RECORDED INFORMATION |
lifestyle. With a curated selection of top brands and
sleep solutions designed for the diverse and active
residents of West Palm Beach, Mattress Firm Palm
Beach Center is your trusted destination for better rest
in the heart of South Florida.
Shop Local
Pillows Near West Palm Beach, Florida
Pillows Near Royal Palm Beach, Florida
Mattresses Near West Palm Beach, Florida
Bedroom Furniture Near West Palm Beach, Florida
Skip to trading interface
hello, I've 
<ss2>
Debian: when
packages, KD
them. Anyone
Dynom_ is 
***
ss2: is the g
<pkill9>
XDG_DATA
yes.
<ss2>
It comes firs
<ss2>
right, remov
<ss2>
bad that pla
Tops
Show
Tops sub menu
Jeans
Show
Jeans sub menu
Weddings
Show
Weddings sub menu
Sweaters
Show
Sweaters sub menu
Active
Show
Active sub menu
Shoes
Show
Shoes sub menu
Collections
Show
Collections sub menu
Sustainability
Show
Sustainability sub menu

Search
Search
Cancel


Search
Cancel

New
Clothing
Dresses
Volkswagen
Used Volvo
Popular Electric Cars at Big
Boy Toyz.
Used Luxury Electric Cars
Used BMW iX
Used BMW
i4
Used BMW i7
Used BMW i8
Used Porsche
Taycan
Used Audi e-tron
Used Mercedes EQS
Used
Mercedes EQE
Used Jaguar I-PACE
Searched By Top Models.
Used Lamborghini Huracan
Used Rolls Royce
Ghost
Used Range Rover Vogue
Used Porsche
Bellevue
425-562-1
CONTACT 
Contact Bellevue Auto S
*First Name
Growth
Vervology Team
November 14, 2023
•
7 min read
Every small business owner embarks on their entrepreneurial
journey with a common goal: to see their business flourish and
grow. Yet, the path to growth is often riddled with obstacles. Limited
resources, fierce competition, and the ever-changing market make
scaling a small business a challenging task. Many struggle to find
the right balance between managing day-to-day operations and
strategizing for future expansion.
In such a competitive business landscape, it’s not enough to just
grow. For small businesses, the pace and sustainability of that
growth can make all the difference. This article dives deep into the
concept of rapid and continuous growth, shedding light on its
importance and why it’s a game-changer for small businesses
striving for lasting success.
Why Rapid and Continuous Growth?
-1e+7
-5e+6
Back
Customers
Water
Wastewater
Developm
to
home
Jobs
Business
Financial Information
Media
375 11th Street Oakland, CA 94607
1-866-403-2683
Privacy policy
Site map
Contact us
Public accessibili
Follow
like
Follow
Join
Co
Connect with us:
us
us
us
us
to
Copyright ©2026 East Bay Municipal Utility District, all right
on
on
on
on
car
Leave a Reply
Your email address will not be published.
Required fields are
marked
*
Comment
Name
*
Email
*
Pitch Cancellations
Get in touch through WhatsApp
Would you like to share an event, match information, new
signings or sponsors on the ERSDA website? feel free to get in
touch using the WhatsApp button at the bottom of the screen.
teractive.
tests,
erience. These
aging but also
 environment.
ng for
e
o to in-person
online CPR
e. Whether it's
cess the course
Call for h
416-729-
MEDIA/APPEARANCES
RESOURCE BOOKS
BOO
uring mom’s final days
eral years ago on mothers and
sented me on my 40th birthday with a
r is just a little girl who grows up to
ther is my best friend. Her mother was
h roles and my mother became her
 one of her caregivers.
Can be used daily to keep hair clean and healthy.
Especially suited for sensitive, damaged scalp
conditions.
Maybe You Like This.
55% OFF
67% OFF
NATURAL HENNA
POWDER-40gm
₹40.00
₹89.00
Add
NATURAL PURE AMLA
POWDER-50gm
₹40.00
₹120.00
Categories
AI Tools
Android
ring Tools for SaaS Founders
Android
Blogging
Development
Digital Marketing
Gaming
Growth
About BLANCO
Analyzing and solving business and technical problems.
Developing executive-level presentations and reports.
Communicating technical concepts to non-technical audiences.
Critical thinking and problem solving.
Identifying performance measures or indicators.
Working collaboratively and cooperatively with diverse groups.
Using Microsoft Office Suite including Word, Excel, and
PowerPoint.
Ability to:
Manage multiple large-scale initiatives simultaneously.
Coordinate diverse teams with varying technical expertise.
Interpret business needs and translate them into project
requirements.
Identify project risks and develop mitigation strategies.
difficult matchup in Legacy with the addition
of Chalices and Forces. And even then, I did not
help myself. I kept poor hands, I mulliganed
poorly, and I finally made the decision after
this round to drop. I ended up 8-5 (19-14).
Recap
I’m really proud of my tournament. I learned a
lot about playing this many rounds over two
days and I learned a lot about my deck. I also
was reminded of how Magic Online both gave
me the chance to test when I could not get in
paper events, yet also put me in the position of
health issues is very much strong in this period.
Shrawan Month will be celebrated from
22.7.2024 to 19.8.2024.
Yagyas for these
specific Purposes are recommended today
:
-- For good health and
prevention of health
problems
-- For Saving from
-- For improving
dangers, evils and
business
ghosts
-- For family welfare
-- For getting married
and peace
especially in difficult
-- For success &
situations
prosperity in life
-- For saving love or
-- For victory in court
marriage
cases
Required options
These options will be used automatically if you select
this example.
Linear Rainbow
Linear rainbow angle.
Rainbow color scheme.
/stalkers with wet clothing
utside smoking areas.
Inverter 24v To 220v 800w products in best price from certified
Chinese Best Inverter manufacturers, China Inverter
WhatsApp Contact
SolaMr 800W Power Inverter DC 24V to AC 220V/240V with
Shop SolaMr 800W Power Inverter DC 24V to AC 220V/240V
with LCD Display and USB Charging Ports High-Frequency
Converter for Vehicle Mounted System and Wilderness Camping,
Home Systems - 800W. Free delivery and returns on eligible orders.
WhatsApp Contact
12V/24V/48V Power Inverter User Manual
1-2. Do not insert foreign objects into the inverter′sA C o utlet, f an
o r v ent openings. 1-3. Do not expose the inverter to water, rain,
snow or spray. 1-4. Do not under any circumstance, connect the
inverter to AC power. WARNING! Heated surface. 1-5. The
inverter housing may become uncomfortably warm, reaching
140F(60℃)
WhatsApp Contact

TO-DO ITEM | Copy, from the data above, every line where the word "Shop" appears.

YOUR RESPONSE |
Shop Local
Shop SolaMr 800W Power Inverter DC 24V to AC 220V/240V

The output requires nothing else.